TEXTE À ANALYSER »
++++++++++

Séances 2019

Séance du 23 novembre 2019 à Montmorot

Compte-rendu par la Présidente Annie Gay

La séance du 23 novembre s’est donc tenue aux Archives départementales du Jura à Montmorot, qui accueillent toujours chaleureusement la Société. Un bel après-midi pour les deux conférences, celle de Jean Luc Mordefroid dont le résumé suit ; celle de Jean Philippe Huelin dont le journal Le Progrès s’est fait l’écho le lundi 25 novembre, article que vous pouvez consulter.

La Société d’émulation du Jura & l’archéologie :un musée et une discipline en partage

— 1817-1857 —

Par Jean-Luc Mordefroid

Au cours de ses quarante premières années (1817-1857), la Société d’émulation du Jura se construit progressivement comme l’acteur majeur de l’archéologie départementale.

++++++++++

DONNÉES ENREGISTRÉES »
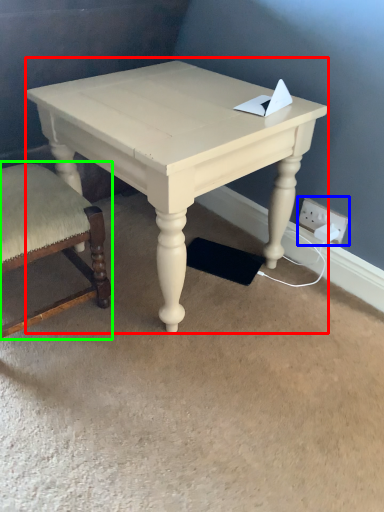
Question: Estimate the real-world distances between objects in this image. Which object is closer to table (highlighted by a red box), electric outlet (highlighted by a blue box) or chair (highlighted by a green box)?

++++++++++

DÉTAIL DE LA TÂCHE »
Recopiez intégralement, sans rien y changer, le texte à analyser sur la séance du 23 novembre 2019.

RÉPONSE RÉDIGÉE »
Séances 2019

Séance du 23 novembre 2019 à Montmorot

Compte-rendu par la Présidente Annie Gay

La séance du 23 novembre s’est donc tenue aux Archives départementales du Jura à Montmorot, qui accueillent toujours chaleureusement la Société. Un bel après-midi pour les deux conférences, celle de Jean Luc Mordefroid dont le résumé suit ; celle de Jean Philippe Huelin dont le journal Le Progrès s’est fait l’écho le lundi 25 novembre, article que vous pouvez consulter.

La Société d’émulation du Jura & l’archéologie :un musée et une discipline en partage

— 1817-1857 —

Par Jean-Luc Mordefroid

Au cours de ses quarante premières années (1817-1857), la Société d’émulation du Jura se construit progressivement comme l’acteur majeur de l’archéologie départementale.